[WHAT IS NEEDED] From the first line of the entries down to the line with "3. A recent Java runtime (1.6+).", write out every line exactly; that last line counts, but pictures do not.

### MATERIALS PROVIDED ###

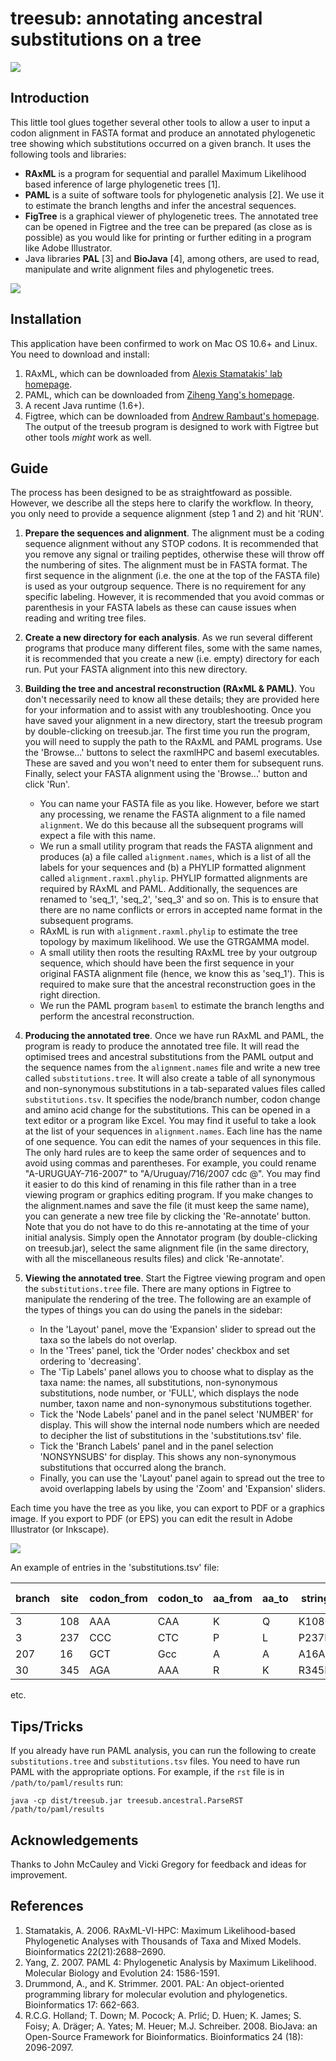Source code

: # treesub: annotating ancestral substitutions on a tree

![](https://raw.github.com/tamuri/treesub/master/docs/annotator_fig1.png)

## Introduction


This little tool glues together several other tools to allow a user to input a codon alignment in FASTA format and produce an annotated phylogenetic tree showing which substitutions occurred on a given branch. It uses the following tools and libraries:

* **RAxML** is a program for sequential and parallel Maximum Likelihood based inference of large phylogenetic trees [1]. 
* **PAML** is a suite of software tools for phylogenetic analysis [2]. We use it to estimate the branch lengths and infer the ancestral sequences.
* **FigTree** is a graphical viewer of phylogenetic trees. The annotated tree can be opened in Figtree and the tree can be prepared (as close as is possible) as you would like for printing or further editing in a program like Adobe Illustrator.
* Java libraries **PAL** [3] and **BioJava** [4], among others, are used to read, manipulate and write alignment files and phylogenetic trees.

![](https://raw.github.com/tamuri/treesub/master/docs/annotator_fig2.png)


## Installation
This application have been confirmed to work on Mac OS 10.6+ and Linux. You need to download and install:

1. RAxML, which can be downloaded from [Alexis Stamatakis' lab homepage](http://sco.h-its.org/exelixis/software.html).
2. PAML, which can be downloaded from [Ziheng Yang's homepage](http://abacus.gene.ucl.ac.uk/software/paml.html).
3. A recent Java runtime (1.6+).
4. Figtree, which can be downloaded from [Andrew Rambaut's homepage](http://tree.bio.ed.ac.uk/software/figtree/). The output of the treesub program is designed to work with Figtree but other tools _might_ work as well.

## Guide

The process has been designed to be as straightfoward as possible. However, we describe all the steps here to clarify the workflow. In theory, you only need to provide a sequence alignment (step 1 and 2) and hit 'RUN'.

1. **Prepare the sequences and alignment**. The alignment must be a coding sequence alignment without any STOP codons. It is recommended that you remove any signal or trailing peptides, otherwise these will throw off the numbering of sites. The alignment must be in FASTA format. The first sequence in the alignment (i.e. the one at the top of the FASTA file) is used as your outgroup sequence. There is no requirement for any specific labeling. However, it is recommended that you avoid commas or parenthesis in your FASTA labels as these can cause issues when reading and writing tree files.

2. **Create a new directory for each analysis**. As we run several different programs that produce many different files, some with the same names, it is recommended that you create a new (i.e. empty) directory for each run. Put your FASTA alignment into this new directory.

3. **Building the tree and ancestral reconstruction (RAxML & PAML)**. You don't necessarily need to know all these details; they are provided here for your information and to assist with any troubleshooting. Once you have saved your alignment in a new directory, start the treesub program by double-clicking on treesub.jar. The first time you run the program, you will need to supply the path to the RAxML and PAML programs. Use the 'Browse...' buttons to select the raxmlHPC and baseml executables. These are saved and you won't need to enter them for subsequent runs. Finally, select your FASTA alignment using the 'Browse...' button and click 'Run'.
	- You can name your FASTA file as you like. However, before we start any processing, we rename the FASTA alignment to a file named `alignment`. We do this because all the subsequent programs will expect a file with this name.
	- We run a small utility program that reads the FASTA alignment and produces (a) a file called `alignment.names`, which is a list of all the labels for your sequences and (b) a PHYLIP formatted alignment called `alignment.raxml.phylip`. PHYLIP formatted alignments are required by RAxML and PAML. Additionally, the sequences are renamed to 'seq_1', 'seq_2', 'seq_3' and so on. This is to ensure that there are no name conflicts or errors in accepted name format in the subsequent programs.
	- RAxML is run with `alignment.raxml.phylip` to estimate the tree topology by maximum likelihood. We use the GTRGAMMA model.
	- A small utility then roots the resulting RAxML tree by your outgroup sequence, which should have been the first sequence in your original FASTA alignment file (hence, we know this as 'seq_1'). This is required to make sure that the ancestral reconstruction goes in the right direction.
	- We run the PAML program `baseml` to estimate the branch lengths and perform the ancestral reconstruction.

4. **Producing the annotated tree**. Once we have run RAxML and PAML, the program is ready to produce the annotated tree file. It will read the optimised trees and ancestral substitutions from the PAML output and the sequence names from the `alignment.names` file and write a new tree called `substitutions.tree`. It will also create a table of all synonymous and non-synonymous substitutions in a tab-separated values files called `substitutions.tsv`. It specifies the node/branch number, codon change and amino acid change for the substitutions. This can be opened in a text editor or a program like Excel.
You may find it useful to take a look at the list of your sequences in `alignment.names`. Each line has the name of one sequence. You can edit the names of your sequences in this file. The only hard rules are to keep the same order of sequences and to avoid using commas and parentheses. For example, you could rename "A-URUGUAY-716-2007" to "A/Uruguay/716/2007 cdc @". You may find it easier to do this kind of renaming in this file rather than in a tree viewing program or graphics editing program. If you make changes to the alignment.names and save the file (it must keep the same name), you can generate a new tree file by clicking the 'Re-annotate' button. Note that you do not have to do this re-annotating at the time of your initial analysis. Simply open the Annotator program (by double-clicking on treesub.jar), select the same alignment file (in the same directory, with all the miscellaneous results files) and click 'Re-annotate'.

5. **Viewing the annotated tree**. Start the Figtree viewing program and open the `substitutions.tree` file. There are many options in Figtree to manipulate the rendering of the tree. The following are an example of the types of things you can do using the panels in the sidebar:
	- In the 'Layout' panel, move the 'Expansion' slider to spread out the taxa so the labels do not overlap.
	- In the 'Trees' panel, tick the 'Order nodes' checkbox and set ordering to 'decreasing'.
	- The 'Tip Labels' panel allows you to choose what to display as the taxa name: the names, all substitutions, non-synonymous substitutions, node number, or 'FULL', which displays the node number, taxon name and non-synonymous substitutions together.
	- Tick the 'Node Labels' panel and in the panel select 'NUMBER' for display. This will show the internal node numbers which are needed to decipher the list of substitutions in the 'substitutions.tsv' file.
	- Tick the 'Branch Labels' panel and in the panel selection 'NONSYNSUBS' for display. This shows any non-synonymous substitutions that occurred along the branch.
	- Finally, you can use the 'Layout' panel again to spread out the tree to avoid overlapping labels by using the 'Zoom' and 'Expansion' sliders.

Each time you have the tree as you like, you can export to PDF or a graphics image. If you export to PDF (or EPS) you can edit the result in Adobe Illustrator (or Inkscape).

![](https://raw.github.com/tamuri/treesub/master/docs/annotator_fig3.png)

An example of entries in the 'substitutions.tsv' file:

<table>
<thead>
<tr>
<th>branch</th>
<th>site</th>
<th>codon_from</th>
<th>codon_to</th>
<th>aa_from</th>
<th>aa_to</th>
<th>string</th>
<th>non-syn?</th>
</tr>
</thead>
<tr>
<td>3</td>
<td>108</td>
<td>AAA</td>
<td>CAA</td>
<td>K</td>
<td>Q</td>
<td>K108Q</td>
<td>Y</td>
</tr>
<tr>
<td>3</td>
<td>237</td>
<td>CCC</td>
<td>CTC</td>
<td>P</td>
<td>L</td>
<td>P237L</td>
<td>Y</td>
</tr>
<tr>
<td>207</td>
<td>16</td>
<td>GCT</td>
<td>Gcc</td>
<td>A</td>
<td>A</td>
<td>A16A</td>
<td>N</td>
</tr>
<tr>
<td>30</td>
<td>345</td>
<td>AGA</td>
<td>AAA</td>
<td>R</td>
<td>K</td>
<td>R345K</td>
<td>Y</td>
</tr>
</table>

etc.


## Tips/Tricks

If you already have run PAML analysis, you can run the following to create `substitutions.tree` and `substitutions.tsv` files. You need to have run PAML with the appropriate options. For example, if the `rst` file is in `/path/to/paml/results` run:

``java -cp dist/treesub.jar treesub.ancestral.ParseRST /path/to/paml/results``

## Acknowledgements

Thanks to John McCauley and Vicki Gregory for feedback and ideas for improvement.

## References

1. Stamatakis, A. 2006. RAxML-VI-HPC: Maximum Likelihood-based Phylogenetic Analyses with Thousands of Taxa and Mixed Models. Bioinformatics 22(21):2688–2690. 
2. Yang, Z. 2007. PAML 4: Phylogenetic Analysis by Maximum Likelihood. Molecular Biology and Evolution 24: 1586-1591.
3. Drummond, A., and K. Strimmer. 2001. PAL: An object-oriented programming library for molecular evolution and phylogenetics. Bioinformatics 17: 662-663.
4. R.C.G. Holland; T. Down; M. Pocock; A. Prlić; D. Huen; K. James; S. Foisy; A. Dräger; A. Yates; M. Heuer; M.J. Schreiber. 2008. BioJava: an Open-Source Framework for Bioinformatics. Bioinformatics 24 (18): 2096-2097.


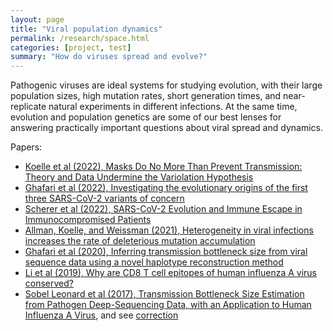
 ```yaml
---
layout: page
title: "Viral population dynamics"
permalink: /research/space.html
categories: [project, test]
summary: "How do viruses spread and evolve?"
---
```


Pathogenic viruses are ideal systems for studying evolution, with their large population sizes, high mutation rates, short generation times, and near-replicate natural experiments in different infections.
At the same time, evolution and population genetics are some of our best lenses for answering practically important questions about viral spread and dynamics.

Papers:

- [Koelle et al (2022), 
Masks Do No More Than Prevent Transmission: Theory and Data Undermine the Variolation Hypothesis](https://www.medrxiv.org/content/10.1101/2022.06.28.22277028)
- [Ghafari et al (2022), Investigating the evolutionary origins of the first three SARS-CoV-2 variants of concern](https://www.biorxiv.org/content/10.1101/2022.05.09.491227)
- [Scherer et al (2022), SARS-CoV-2 Evolution and Immune Escape in Immunocompromised Patients](https://www.nejm.org/doi/full/10.1056/NEJMc2202861)
- [Allman, Koelle, and Weissman (2021), Heterogeneity in viral infections increases the rate of deleterious mutation accumulation](https://www.biorxiv.org/content/10.1101/2021.05.07.443113)
- [Ghafari et al (2020), Inferring transmission bottleneck size from viral sequence data using a novel haplotype reconstruction method](https://journals.asm.org/doi/full/10.1128/JVI.00014-20)
- [Li et al (2019), Why are CD8 T cell epitopes of human influenza A virus conserved?](https://journals.asm.org/doi/full/10.1128/JVI.01534-18)
- [Sobel Leonard et al (2017), Transmission Bottleneck Size Estimation from Pathogen Deep-Sequencing Data, with an Application to Human Influenza A Virus](http://jvi.asm.org/content/early/2017/04/27/JVI.00171-17.abstract), and see [correction](https://journals.asm.org/doi/full/10.1128/JVI.00936-19)


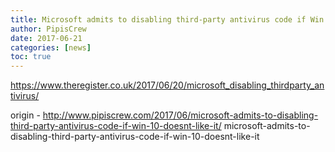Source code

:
 ```yaml
---
title: Microsoft admits to disabling third-party antivirus code if Win 10 doesn-t like it
author: PipisCrew
date: 2017-06-21
categories: [news]
toc: true
---
```


https://www.theregister.co.uk/2017/06/20/microsoft_disabling_thirdparty_antivirus/

origin - http://www.pipiscrew.com/2017/06/microsoft-admits-to-disabling-third-party-antivirus-code-if-win-10-doesnt-like-it/ microsoft-admits-to-disabling-third-party-antivirus-code-if-win-10-doesnt-like-it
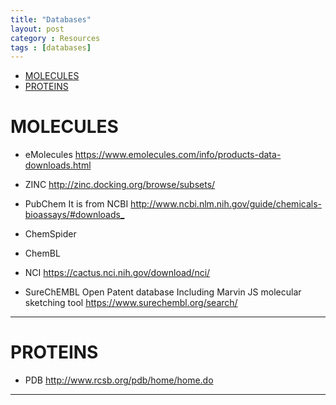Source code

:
 ```yaml
---
title: "Databases"
layout: post
category : Resources
tags : [databases]
---
```

<!-- TOC depthFrom:1 depthTo:6 withLinks:1 updateOnSave:1 orderedList:0 -->

- [MOLECULES](#molecules)
- [PROTEINS](#proteins)

<!-- /TOC -->

# MOLECULES

* eMolecules
<https://www.emolecules.com/info/products-data-downloads.html>

* ZINC
<http://zinc.docking.org/browse/subsets/>

* PubChem
It is from NCBI
<http://www.ncbi.nlm.nih.gov/guide/chemicals-bioassays/#downloads_>

* ChemSpider

* ChemBL

* NCI
<https://cactus.nci.nih.gov/download/nci/>

* SureChEMBL Open Patent database
Including Marvin JS molecular sketching tool
<https://www.surechembl.org/search/>

---

# PROTEINS

* PDB
<http://www.rcsb.org/pdb/home/home.do>

---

###

[SOLUTION]
Source code

: # treesub: annotating ancestral substitutions on a tree

![](https://raw.github.com/tamuri/treesub/master/docs/annotator_fig1.png)

## Introduction


This little tool glues together several other tools to allow a user to input a codon alignment in FASTA format and produce an annotated phylogenetic tree showing which substitutions occurred on a given branch. It uses the following tools and libraries:

* **RAxML** is a program for sequential and parallel Maximum Likelihood based inference of large phylogenetic trees [1]. 
* **PAML** is a suite of software tools for phylogenetic analysis [2]. We use it to estimate the branch lengths and infer the ancestral sequences.
* **FigTree** is a graphical viewer of phylogenetic trees. The annotated tree can be opened in Figtree and the tree can be prepared (as close as is possible) as you would like for printing or further editing in a program like Adobe Illustrator.
* Java libraries **PAL** [3] and **BioJava** [4], among others, are used to read, manipulate and write alignment files and phylogenetic trees.

![](https://raw.github.com/tamuri/treesub/master/docs/annotator_fig2.png)


## Installation
This application have been confirmed to work on Mac OS 10.6+ and Linux. You need to download and install:

1. RAxML, which can be downloaded from [Alexis Stamatakis' lab homepage](http://sco.h-its.org/exelixis/software.html).
2. PAML, which can be downloaded from [Ziheng Yang's homepage](http://abacus.gene.ucl.ac.uk/software/paml.html).
3. A recent Java runtime (1.6+).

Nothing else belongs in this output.